More research please
Years ago I put my name down to volunteer for research into Multiple Sclerosis(MS). I was actually one of the participants in a pilot test for Betaseron in Winnipeg, Manitoba before it was added to the formulary. I am willing to do almost anything to help find a cause, cure, test potential cures , etc. I’d basically try anything – let’s rebuild some Myelin – that would be the ultimate for me personally.
Once I was asked if I wanted to participate in research about fat reduction. Fat reduction? What has that got to do MS. A side affect of my MS subcutaneous injection medication was craters in my skin. Sort of like divots on a golf course.

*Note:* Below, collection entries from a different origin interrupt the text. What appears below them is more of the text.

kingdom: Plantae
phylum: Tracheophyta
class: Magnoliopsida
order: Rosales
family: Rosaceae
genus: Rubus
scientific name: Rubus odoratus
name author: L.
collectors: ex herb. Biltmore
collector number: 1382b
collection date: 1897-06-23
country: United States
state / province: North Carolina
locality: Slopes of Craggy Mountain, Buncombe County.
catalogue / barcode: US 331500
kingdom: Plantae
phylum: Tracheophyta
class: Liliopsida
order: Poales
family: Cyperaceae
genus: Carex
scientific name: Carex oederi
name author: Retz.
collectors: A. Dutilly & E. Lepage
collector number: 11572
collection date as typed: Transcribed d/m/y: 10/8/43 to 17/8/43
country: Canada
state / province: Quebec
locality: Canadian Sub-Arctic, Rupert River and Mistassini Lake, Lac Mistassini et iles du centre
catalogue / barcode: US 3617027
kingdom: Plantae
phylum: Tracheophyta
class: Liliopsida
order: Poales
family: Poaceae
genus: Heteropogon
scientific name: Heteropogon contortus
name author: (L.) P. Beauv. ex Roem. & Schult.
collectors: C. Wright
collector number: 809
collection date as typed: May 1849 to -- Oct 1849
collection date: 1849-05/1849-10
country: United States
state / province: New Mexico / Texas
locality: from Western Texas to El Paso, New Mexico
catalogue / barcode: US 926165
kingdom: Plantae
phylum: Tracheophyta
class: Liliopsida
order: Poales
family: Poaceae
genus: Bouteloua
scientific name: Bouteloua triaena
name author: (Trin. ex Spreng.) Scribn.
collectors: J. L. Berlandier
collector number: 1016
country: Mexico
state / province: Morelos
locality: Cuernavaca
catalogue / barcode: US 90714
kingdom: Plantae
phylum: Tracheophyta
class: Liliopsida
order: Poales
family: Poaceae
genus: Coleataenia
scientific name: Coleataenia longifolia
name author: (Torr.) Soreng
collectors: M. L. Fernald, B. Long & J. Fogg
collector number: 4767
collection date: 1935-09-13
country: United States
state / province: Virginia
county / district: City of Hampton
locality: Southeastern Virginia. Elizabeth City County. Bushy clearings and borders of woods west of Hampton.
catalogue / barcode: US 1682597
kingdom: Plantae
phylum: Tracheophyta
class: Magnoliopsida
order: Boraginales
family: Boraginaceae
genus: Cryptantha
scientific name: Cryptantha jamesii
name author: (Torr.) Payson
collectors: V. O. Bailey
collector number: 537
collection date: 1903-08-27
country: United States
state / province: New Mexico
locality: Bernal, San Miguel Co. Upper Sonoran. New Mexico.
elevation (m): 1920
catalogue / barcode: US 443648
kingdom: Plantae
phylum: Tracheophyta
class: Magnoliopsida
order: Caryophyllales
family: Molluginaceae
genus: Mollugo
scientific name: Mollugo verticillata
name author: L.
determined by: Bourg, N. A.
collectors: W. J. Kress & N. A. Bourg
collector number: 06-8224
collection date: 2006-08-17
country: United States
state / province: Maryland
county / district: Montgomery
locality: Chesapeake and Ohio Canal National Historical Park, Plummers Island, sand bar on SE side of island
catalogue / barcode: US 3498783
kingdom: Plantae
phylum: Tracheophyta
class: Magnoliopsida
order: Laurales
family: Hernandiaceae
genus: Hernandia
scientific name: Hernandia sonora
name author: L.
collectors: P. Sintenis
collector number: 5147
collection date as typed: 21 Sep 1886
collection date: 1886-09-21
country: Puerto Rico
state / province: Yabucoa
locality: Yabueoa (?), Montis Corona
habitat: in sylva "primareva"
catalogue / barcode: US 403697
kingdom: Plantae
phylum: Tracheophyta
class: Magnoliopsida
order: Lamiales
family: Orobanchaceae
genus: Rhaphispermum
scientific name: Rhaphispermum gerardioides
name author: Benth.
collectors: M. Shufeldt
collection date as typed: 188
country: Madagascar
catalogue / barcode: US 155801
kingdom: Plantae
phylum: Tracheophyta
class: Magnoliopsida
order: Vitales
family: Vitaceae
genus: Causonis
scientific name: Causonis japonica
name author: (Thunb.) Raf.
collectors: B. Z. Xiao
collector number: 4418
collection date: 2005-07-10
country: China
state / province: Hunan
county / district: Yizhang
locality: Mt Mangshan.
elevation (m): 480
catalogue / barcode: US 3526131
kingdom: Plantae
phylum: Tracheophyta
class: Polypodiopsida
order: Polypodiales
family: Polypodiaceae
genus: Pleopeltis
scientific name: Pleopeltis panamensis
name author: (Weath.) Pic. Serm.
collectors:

These injections were placed in the upper thighs, buttocks, and stomach area. These injection sites, I was told, are to be hidden from sunlight. I was supposed to rotate every second day. Thighs, buttocks, and then stomach. I hate needles yes that’s right hate. I especially hate injections in the stomach area. So I decided to skip that area and just use the other two options.
Over time these craters developed (fat reduction?) and if you saw me naked you’d see them on my upper legs and buttocks. It’s an awful sight – the craters are bad too – ha. Thank goodness I did not do my stomach area.
I did not sign up for that research project.
However I recently said yes to a research project that is looking at a different way to diagnose and monitor MS. It’s a small dime sized device that is attached behind the ear.
As part of the research I have to get an MRI which is about 35 minutes long, a cognitive capabilities test which lasts about two hours (in my case maybe three – ha). And perform some balance tests while wearing the device.
I have had lots of MRI’s so for me this is no big deal. However this one was way different. If you don’t know, an MRI machine is a closed-in long narrow tube that you lie inside. It creates a magnetic field and there are very loud sounds, at different frequencies, and at different intervals. They provide an image of whatever is being looked at. Ear plugs or music are provided but it’s so loud you can’t hear the music. They also put your head in a cage and you have to stay completely still.
They give you a inflated rubber ball with a tube attached and it’s placed in your hand and told to squeeze it if you have any problems or concerns like you want to get out.
I was given particular instructions that at some point I have to open my eyes for ten minutes. I’ve never done that before I’m like the ostrich that hides it’s head in the sand – I don’t want to see what’s going on.
This MRI is way different. The noises, frequencies, and cadence are all different. I wish they had a clock inside so I could see how much longer I have to stay inside. Normally I can handle it but I had difficulty this time. I made it through the first ten minutes, the second ten with my eyes open and about three quarters way through on the last ten. There was something about the sound and cadence of the last ten that got me. My legs, then my hands, torso, and then my head started to go numb. And at the same time I’m vibrating from the inside – I feel super weird. And if I can’t feel my hands I can’t feel the ball I’m supposed to squeeze if I want to get out – I start to panic and I squeeze it but I’m not sure if I’m actually squeezing it so I push it against my leg. Fortunately they know I’m squeezing and I hear a voice, and the table starts sliding out. Phew. Apparently I was almost done and they got enough for the research.
Twenty six years ago I was diagnosed with Multiple Sclerosis and still no known cause or cure. Research, obviously, is the way to solve this. The more the better.
It feels good to do my part.
Take care
You are an amazing human!!!
Incredible! Praying that your contributions will bring answers to the cause and will provide a cure in your lifetime.